▸ **About this exercise**: From the entries underneath, give the number of lines holding the word "Right", without any other words.

▸ **Provided data**:
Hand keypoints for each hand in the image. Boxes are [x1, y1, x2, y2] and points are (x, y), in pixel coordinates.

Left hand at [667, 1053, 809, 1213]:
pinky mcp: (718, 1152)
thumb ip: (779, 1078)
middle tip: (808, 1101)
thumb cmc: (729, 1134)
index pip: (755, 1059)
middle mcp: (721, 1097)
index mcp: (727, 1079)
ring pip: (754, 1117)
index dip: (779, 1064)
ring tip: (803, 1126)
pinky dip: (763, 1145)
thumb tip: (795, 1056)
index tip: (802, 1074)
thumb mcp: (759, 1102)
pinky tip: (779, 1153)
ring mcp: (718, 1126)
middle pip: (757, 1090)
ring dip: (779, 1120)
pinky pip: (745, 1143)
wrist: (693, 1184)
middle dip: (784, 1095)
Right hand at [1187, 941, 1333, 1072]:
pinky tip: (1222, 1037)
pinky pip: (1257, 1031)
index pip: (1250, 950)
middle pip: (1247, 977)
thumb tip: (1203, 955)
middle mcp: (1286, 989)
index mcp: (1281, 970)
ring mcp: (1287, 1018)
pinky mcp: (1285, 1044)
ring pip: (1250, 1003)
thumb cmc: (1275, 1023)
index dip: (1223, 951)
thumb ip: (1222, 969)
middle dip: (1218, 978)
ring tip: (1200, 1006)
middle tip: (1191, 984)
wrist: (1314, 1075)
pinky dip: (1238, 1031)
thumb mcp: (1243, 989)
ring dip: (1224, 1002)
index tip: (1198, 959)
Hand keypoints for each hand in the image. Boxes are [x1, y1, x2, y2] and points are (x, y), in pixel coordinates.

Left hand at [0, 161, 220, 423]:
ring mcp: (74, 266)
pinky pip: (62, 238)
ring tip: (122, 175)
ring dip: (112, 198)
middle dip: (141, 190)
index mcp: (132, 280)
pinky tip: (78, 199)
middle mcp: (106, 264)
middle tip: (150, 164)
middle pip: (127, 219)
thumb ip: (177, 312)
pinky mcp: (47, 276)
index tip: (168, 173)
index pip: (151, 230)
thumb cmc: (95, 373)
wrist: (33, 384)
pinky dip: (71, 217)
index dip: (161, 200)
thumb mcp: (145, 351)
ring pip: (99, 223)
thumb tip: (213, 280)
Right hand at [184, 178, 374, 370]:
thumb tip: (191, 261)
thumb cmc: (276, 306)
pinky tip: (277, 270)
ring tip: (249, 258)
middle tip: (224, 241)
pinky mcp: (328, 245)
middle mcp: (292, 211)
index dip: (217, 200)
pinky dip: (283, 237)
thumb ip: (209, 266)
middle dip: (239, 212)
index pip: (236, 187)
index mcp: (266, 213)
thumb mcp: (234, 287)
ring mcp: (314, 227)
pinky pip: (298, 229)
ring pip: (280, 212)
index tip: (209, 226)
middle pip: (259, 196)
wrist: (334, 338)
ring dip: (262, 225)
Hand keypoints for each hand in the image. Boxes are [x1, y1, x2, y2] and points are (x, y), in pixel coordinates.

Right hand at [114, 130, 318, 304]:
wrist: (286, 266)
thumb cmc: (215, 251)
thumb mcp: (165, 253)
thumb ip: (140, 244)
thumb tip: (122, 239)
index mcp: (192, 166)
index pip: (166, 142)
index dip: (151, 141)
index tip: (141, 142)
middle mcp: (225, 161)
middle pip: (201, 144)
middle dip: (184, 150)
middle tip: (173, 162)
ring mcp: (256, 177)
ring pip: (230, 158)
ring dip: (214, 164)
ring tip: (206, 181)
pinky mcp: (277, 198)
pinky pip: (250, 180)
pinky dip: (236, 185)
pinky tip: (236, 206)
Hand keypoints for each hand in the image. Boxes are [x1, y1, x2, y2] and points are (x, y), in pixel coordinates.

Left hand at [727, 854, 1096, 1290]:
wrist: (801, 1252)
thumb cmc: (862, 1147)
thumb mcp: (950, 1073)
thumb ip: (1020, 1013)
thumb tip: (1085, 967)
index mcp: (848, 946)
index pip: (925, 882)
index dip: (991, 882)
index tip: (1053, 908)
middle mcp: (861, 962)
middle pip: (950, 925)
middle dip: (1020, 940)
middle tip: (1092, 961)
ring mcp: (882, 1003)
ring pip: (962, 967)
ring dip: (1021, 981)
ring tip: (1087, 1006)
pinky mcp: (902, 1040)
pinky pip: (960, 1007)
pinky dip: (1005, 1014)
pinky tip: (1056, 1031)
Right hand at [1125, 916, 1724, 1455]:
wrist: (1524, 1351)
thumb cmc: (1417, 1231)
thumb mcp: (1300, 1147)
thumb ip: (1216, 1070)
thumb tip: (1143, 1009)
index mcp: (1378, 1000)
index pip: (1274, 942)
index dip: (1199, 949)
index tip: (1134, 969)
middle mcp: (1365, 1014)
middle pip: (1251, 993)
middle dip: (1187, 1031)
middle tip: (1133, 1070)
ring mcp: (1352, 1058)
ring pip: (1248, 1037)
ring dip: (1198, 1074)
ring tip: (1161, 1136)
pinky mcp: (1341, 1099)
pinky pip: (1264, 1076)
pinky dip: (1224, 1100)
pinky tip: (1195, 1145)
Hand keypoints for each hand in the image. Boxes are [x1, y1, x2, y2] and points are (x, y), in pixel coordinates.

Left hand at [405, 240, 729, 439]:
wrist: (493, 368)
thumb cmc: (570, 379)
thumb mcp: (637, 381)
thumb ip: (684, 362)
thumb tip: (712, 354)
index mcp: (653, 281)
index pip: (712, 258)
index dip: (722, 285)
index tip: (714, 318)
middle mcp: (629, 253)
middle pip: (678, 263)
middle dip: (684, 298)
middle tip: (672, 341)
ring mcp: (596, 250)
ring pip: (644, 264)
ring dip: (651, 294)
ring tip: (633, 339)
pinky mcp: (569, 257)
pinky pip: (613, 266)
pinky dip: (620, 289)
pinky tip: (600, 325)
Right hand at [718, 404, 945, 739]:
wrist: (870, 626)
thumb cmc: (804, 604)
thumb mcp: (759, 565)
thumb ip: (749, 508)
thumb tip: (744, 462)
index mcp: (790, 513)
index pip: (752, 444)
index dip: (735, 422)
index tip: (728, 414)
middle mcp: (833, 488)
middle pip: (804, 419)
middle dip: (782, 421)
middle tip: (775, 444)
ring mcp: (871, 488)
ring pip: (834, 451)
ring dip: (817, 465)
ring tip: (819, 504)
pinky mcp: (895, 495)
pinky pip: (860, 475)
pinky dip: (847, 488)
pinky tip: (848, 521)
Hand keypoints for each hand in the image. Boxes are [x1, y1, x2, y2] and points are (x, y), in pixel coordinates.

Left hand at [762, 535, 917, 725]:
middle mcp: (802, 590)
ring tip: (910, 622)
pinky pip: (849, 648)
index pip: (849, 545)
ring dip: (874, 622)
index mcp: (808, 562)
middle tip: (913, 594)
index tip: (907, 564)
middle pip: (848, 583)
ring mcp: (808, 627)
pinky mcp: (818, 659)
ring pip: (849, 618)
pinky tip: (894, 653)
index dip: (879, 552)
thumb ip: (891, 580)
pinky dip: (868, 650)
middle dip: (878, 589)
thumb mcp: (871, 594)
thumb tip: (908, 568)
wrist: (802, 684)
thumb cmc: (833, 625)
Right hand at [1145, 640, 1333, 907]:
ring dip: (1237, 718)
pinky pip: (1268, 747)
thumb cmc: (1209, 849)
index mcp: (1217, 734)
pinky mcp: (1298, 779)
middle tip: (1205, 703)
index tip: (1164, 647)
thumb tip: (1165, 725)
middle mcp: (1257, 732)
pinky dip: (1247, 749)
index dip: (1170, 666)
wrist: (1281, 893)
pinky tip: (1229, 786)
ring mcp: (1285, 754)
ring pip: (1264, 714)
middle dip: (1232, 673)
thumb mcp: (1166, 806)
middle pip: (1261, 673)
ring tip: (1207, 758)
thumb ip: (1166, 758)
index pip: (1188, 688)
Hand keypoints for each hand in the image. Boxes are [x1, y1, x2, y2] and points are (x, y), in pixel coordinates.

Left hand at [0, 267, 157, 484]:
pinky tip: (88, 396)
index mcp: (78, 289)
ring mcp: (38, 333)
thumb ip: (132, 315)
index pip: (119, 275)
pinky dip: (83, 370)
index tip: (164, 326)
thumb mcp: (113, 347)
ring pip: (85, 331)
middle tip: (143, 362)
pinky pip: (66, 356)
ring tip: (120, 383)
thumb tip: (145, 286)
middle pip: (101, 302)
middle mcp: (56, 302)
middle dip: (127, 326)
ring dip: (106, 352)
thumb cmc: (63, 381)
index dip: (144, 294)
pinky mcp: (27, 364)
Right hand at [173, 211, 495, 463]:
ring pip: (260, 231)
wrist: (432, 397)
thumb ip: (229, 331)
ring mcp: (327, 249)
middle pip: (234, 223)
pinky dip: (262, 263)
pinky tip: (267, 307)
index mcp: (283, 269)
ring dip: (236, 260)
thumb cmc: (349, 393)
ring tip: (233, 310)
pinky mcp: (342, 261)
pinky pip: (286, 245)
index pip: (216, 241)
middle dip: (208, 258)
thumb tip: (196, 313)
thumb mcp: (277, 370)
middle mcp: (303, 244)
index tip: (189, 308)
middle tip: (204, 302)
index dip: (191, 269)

▸ **Response area**: 7